Friday: When I branched out on my own to set up Stories of Hope and Home, one of the needs I recognised was having someone to meet with, to talk to, to assist with processing and prioritising, to be a listening ear, a voice of wisdom, a repository for the stories I carry. Luckily, the person I asked was willing, and this morning's first activity was a cycle out to meet her. From there I went directly to try and help a young person enrol in college and watched first the hope, then the heart-break, as this highly articulate, incredibly motivated youngster was told she hadn't been in the country long enough to access the education she was so single-minded about pursuing. She wept, I managed not to. It was a day of bouncing (well biking) directly from one thing to the next, because from there it was straight into our Friday afternoon Stories group session. I did have a vague plan, but in the end we sat, we chatted, we laughed, we drank tea, we ate the most amazing cheesecake, and just like that it was 5pm. I picked up the post on my way upstairs and was touched and delighted to find myself in possession of a beautiful handwritten card from a friend.

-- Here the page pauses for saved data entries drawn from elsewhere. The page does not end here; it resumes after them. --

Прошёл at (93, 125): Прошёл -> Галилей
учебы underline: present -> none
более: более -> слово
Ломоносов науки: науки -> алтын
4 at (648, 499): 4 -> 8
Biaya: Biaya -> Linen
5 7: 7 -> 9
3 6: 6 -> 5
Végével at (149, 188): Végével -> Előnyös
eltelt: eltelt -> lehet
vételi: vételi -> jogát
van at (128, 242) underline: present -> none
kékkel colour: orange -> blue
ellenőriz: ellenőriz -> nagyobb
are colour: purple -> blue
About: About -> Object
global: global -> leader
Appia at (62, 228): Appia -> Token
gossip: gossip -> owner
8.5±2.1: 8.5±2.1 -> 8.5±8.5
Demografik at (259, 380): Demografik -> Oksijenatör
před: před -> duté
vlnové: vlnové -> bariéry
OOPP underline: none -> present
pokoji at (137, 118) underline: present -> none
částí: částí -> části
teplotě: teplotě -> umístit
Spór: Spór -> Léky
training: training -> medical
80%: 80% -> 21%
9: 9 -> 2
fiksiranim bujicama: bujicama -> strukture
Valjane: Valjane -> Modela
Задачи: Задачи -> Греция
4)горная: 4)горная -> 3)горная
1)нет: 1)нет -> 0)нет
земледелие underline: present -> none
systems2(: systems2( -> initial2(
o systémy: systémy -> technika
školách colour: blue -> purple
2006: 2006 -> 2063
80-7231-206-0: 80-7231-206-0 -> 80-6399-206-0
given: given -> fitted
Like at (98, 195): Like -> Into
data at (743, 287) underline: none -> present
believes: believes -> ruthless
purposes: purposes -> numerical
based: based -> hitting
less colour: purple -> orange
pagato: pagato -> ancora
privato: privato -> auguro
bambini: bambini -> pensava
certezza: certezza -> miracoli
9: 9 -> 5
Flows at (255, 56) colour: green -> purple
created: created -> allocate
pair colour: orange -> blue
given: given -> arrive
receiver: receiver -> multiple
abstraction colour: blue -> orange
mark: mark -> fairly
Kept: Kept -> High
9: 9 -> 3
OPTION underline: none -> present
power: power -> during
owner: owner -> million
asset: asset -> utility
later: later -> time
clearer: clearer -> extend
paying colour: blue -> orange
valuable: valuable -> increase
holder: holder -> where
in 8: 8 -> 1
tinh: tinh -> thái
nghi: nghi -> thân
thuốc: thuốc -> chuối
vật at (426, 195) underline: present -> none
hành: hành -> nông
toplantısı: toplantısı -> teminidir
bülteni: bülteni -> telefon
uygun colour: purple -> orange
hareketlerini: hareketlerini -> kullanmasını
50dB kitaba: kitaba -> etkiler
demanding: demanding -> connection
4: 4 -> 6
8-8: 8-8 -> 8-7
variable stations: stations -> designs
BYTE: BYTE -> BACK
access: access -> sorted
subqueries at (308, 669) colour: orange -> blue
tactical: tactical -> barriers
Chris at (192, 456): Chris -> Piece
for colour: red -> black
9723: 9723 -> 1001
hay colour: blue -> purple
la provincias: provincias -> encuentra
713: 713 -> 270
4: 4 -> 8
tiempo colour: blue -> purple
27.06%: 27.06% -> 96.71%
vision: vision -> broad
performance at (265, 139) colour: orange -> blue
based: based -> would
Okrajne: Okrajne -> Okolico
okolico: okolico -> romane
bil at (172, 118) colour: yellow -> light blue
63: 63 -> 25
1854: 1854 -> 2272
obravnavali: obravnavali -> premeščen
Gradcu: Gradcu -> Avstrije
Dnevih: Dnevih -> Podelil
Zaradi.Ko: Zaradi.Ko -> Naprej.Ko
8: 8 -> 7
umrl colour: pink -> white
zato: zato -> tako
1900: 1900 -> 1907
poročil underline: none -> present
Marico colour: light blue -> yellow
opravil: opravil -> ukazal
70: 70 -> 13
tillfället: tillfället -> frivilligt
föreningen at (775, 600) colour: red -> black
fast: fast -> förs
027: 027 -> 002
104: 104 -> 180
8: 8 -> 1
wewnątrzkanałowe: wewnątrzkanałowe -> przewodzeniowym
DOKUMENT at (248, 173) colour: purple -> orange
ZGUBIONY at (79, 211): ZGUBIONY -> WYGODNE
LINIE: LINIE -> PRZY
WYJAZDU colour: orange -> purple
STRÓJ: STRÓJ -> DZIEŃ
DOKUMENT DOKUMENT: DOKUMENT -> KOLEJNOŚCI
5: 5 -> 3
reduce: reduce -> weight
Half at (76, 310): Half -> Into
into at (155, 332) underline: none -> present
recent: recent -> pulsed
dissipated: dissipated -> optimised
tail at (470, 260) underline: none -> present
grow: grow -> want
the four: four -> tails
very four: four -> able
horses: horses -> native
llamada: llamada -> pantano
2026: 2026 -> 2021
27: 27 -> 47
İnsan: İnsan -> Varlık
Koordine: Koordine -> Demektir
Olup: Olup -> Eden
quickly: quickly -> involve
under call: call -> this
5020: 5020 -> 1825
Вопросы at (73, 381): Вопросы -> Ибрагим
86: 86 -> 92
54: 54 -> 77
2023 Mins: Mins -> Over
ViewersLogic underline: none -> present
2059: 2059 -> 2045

Saturday: Popped out first thing to get some ingredients for dinner (even if the city centre isn't quite back to pre-pandemic busy-ness levels, before 10am is the only sensible time to shop on a Saturday). Even without that reasoning, I needed to be back in time to go swimming with very dear friends of mine: cue three very, very excited children and a whole lot of fun! It was then a quick turn around to be back out, on my bike, to go and meet potential new Birch hosts. Between swimming and cycling, I definitely reached this evening feeling the right kind of tired, but still enjoyed catching up on zoom with another friend and hearing all about the excitement of a first week at university. 

And just like that, we reach the end of another week. Of course in between there's all the little bits and bobs which seem scarcely worthy of a mention but which actually matter quite a lot, but hopefully these edited highlights capture for posterity something of life right now.